Hey Nicolas!
Thanks for bringing this up! Great analysis! I’m afraid I cannot be very helpful in this topic but this problem is also blocking our vectorization efforts so, please, let me know if I can help somehow.
Alternative 3: Don’t allow casts that change the memref type.
vector.type_cast
and std.view
are very powerful but they also introduce strong constraints. The latter, for example, requires the memref to be 1D and i8. I think this would have important implications all over the place, as we discussed in [1]. Any function using std.view
on input memrefs would require them to be 1D and i8, we would be losing the original shape information in the function, etc. That sounds concerning to me.

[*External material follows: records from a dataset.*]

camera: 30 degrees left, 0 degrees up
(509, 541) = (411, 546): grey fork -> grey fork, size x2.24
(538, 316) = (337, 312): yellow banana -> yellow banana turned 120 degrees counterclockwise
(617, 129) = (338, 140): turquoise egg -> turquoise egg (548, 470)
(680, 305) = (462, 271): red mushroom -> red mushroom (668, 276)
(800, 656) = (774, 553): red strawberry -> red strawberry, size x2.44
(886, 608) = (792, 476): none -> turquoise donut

[1] Understanding the vector abstraction in MLIR - #2 by mehdi_amini
In this regard, I have a näive question that has been around for a while about what a vector
is actually modeling when it is used in a memref
. It was briefly discussed in [1] but I think it’s somehow also relevant here. Some questions that come to mind: Is %a = alloc() : memref<8xf32>
actually different from %b = alloc() : memref<2xvector<4xf32>>
? Does it mean that we are not allowed to read elements [2, 5] from %b
with a single packed vector<4xf32>
load or read the 8 elements in %b
with single packed vector<8xf32>
? Someone may answer that a vector
memref is describing contiguous elements in memory but, don’t we have memref strides to model that?

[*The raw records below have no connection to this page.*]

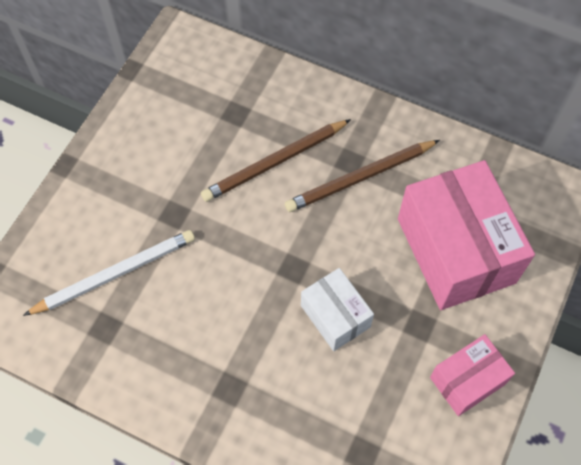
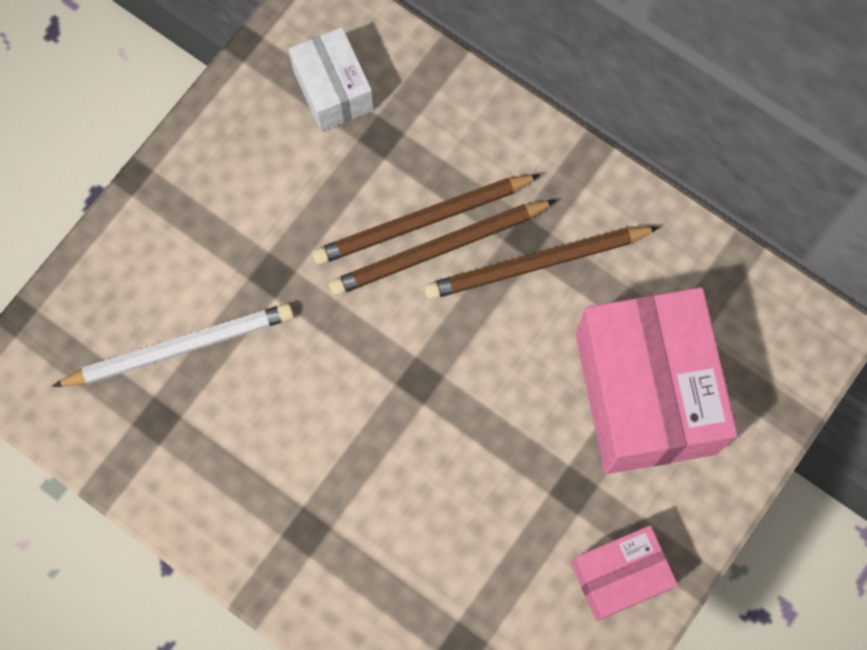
camera: 10 degrees right, 10 degrees up
(290, 179) = (439, 250): none -> brown pencil
(335, 316) = (463, 457): white box -> white box (333, 90)

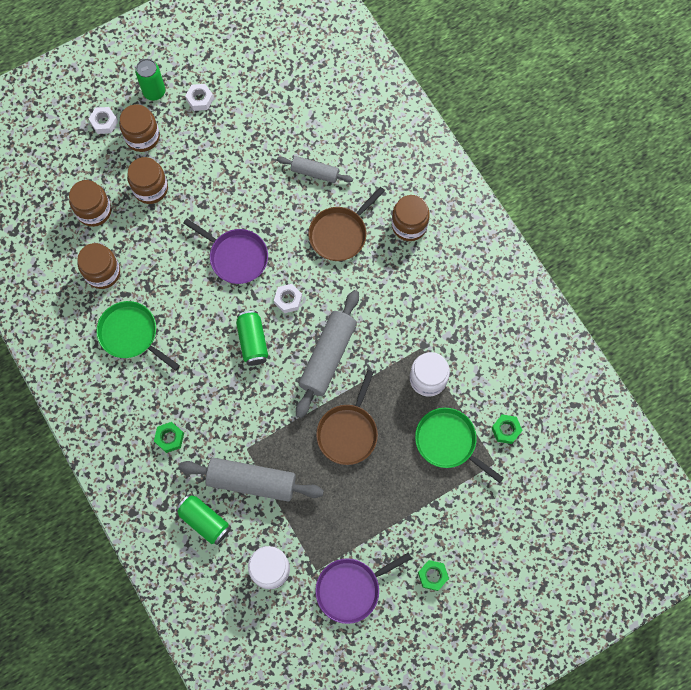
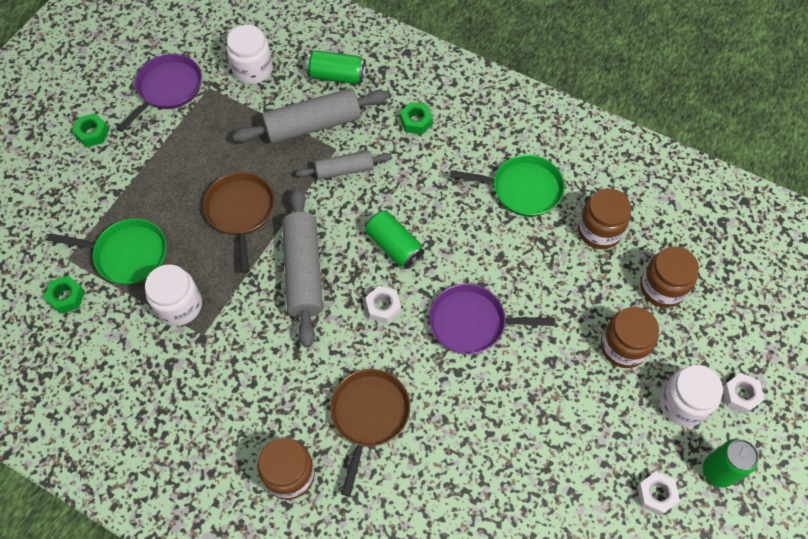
camera: 150 degrees right, 10 degrees down
(142, 137) = (682, 403): brown jar -> white jar
(315, 172) = (447, 477): grey rolling pin -> grey rolling pin (344, 170)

I wonder if we could simplify this problem by separating memory representation aspects (memrefs) from how elements are read or written from/to memory (scalar/vector load/store ops, gather/scatter ops, …). This would imply that vector
wouldn’t be allowed as memref element type and memory load/store operations would encode the scalar/vector information related to the memory operation. We actually have operations already that take in a “non-vector” memref and performs a vector load/store on them, where the vector information is encoded in the operation and not in the memref:
%0 = alloc() : memref<8xf32>
%1 = vector.transfer_read %0[%c0], %cst : memref<8xf32>, vector<4xf32>
%2 = affine.vector_load %0[%c0] : memref<8xf32>, vector<4xf32>
There would probably be many other implications that I’m missing but maybe it’s another alternative to consider.